From Nicoll's to Jeff's Corner is ten long and weary miles, five or six of which are through the forest. Jeff's is not a tavern, so that you must go to bait the horses to Des Hommes, about two miles further, where there is no inducement to stay, it being kept by an old French Canadian, who has a large family of half-breeds. Therefore, on to the village of Penetanguishene, which is twenty miles from Bruce's, or some say twenty-four. We started from Bruce's at half-past three in the morning, and reached "The Village," as it is always called, at half-past twelve, on the 30th of June, and the rain still continuing ever since we left Toronto. Thus, with great expedition, it took the best portion of three days for a transit of only 108 miles. This has been done in twenty-four hours by another route, as I shall explain on my return.
Penetanguishene is a small village, which has not progressed in the same ratio as the military road to it has done. It is peopled by French Canadians, Indians, and half-breeds, and is very prettily situated at the bottom of the harbour. Lieutenant-Colonel Phillpotts, of the Royal Engineers, selected this site after the peace of 1815, when Drummond's Island on Lake Huron was resigned to the Americans, for an asylum for such of the Canadian French settled there as would not transfer their allegiance. They migrated in a body.
This is the nearest point of Western Canada at which the traveller from Europe can observe the unmixed Indian, the real wild man of the woods, with medals hanging in his ears, as large as the bottom of a silver saucepan, rings in his nose, the single tuft of hair on the scalp, eagle's plumes, a row of human scalps about his neck, and the other amiable etceteras of a painted and greased sauvage.
Here also you first see the half-breed, the offspring of the white and red, who has all the bad qualities of both with very few of the good of either, except in rare instances.
CHAPTER IV.
The French Canadian.
At Penetanguishene you see the original pioneer of the West, that unmistakeable French Canadian, a good-natured, indolent man, who is never active but in his canoe singing, or à la chasse, a true voyageur, of which type of human society the marks are wearing out fast, and the imprint will ere long be illegible. It makes me serious, indeed, to contemplate the Canadian of the old dominant race, and I shall enter a little into his history.

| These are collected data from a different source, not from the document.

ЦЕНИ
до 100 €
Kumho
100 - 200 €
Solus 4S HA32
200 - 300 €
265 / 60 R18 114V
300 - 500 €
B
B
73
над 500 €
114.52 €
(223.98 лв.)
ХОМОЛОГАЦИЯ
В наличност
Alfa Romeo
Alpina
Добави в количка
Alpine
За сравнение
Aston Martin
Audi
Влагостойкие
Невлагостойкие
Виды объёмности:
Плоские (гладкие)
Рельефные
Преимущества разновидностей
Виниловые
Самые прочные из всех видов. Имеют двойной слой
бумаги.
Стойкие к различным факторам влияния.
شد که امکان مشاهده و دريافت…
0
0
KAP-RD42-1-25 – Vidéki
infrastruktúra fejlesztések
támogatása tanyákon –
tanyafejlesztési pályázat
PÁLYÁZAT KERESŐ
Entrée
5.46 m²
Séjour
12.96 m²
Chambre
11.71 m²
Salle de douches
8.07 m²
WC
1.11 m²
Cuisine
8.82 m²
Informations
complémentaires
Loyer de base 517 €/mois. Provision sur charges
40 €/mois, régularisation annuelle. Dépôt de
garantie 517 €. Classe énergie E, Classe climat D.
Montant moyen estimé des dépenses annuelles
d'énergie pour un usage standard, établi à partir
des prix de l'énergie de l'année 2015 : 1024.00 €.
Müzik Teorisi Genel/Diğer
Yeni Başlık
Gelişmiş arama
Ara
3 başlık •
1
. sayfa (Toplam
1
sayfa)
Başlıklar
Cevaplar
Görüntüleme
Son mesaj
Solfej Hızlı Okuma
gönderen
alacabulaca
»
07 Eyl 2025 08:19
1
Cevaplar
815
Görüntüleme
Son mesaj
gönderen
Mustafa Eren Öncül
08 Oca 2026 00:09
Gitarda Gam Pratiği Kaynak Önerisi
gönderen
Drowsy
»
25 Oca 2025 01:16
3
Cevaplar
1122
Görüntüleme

Res ardua vetustis novitatem dare; and never could an author impose upon himself a greater task than that of endeavouring succinctly to trace such a history, in this age of railroads and steam-vessels, or to bring before the mind's eye events which have long slumbered in oblivion, but which it behoves thinking minds not to lose sight of.
Man is now a locomotive animal, both as regards the faculties of mind and of motion; unless in the schools, in the cabinet, or in amusing fictions founded on fact, he rarely finds leisure to think about a forgotten people.